## [Work required]
Across the entries below, how many lines contain the word "regulatory"? Give the number alone.

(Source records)
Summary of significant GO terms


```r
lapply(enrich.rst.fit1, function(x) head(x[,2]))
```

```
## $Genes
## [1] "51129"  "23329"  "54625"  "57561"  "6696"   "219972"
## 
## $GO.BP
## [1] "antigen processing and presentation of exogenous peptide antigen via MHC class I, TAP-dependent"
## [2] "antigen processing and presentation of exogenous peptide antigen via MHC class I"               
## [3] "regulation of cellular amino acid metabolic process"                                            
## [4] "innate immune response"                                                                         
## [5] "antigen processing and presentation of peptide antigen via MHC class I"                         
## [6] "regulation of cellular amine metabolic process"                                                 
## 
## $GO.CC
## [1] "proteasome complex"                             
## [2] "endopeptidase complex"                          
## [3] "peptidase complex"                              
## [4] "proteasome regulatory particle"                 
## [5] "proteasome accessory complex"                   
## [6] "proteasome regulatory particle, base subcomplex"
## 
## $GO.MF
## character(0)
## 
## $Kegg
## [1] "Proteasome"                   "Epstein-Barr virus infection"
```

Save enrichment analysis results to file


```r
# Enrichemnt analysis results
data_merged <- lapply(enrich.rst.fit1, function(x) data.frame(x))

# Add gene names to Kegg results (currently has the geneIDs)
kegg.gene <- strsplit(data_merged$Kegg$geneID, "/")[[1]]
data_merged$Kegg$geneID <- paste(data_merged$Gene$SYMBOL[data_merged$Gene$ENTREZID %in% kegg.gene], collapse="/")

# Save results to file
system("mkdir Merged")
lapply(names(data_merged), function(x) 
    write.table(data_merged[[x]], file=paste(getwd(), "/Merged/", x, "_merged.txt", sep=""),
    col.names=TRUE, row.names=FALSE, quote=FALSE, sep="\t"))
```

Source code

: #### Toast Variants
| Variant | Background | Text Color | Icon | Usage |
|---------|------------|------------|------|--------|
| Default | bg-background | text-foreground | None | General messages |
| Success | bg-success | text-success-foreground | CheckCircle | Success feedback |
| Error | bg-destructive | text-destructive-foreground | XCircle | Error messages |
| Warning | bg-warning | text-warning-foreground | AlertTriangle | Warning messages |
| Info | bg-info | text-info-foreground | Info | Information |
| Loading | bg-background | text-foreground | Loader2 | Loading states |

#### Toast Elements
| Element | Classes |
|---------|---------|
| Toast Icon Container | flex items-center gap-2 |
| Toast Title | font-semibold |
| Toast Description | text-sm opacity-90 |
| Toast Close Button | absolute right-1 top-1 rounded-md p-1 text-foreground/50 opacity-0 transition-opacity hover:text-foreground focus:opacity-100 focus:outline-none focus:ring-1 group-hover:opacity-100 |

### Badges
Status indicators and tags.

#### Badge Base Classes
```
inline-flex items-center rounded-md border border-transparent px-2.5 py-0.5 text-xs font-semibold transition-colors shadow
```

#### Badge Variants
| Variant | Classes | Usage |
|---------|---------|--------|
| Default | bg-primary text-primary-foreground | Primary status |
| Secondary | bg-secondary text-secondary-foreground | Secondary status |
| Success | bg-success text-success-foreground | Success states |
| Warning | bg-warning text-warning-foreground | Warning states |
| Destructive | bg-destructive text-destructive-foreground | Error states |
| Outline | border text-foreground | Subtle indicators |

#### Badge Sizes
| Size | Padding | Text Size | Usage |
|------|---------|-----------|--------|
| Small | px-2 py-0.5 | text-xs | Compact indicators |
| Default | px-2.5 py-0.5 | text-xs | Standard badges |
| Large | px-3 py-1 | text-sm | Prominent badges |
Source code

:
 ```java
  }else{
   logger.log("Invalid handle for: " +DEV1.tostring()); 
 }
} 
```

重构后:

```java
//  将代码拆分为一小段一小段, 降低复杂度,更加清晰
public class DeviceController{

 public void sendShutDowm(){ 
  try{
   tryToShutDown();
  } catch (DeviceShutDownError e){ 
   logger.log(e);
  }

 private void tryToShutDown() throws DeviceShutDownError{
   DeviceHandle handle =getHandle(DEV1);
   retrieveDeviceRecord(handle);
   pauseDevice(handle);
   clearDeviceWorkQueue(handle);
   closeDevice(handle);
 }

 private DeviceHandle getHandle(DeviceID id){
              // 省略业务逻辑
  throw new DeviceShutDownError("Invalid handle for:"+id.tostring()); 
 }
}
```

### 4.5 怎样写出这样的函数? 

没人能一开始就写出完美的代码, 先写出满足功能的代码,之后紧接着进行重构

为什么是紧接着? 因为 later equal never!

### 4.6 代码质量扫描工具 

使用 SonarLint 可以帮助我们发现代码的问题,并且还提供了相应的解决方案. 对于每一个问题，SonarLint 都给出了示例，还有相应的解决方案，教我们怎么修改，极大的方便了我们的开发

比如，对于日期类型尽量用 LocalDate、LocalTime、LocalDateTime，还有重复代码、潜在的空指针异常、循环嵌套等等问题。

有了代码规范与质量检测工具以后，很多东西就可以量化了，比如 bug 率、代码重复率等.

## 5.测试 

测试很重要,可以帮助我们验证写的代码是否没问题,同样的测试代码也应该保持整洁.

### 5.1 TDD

## [Result of the task]
2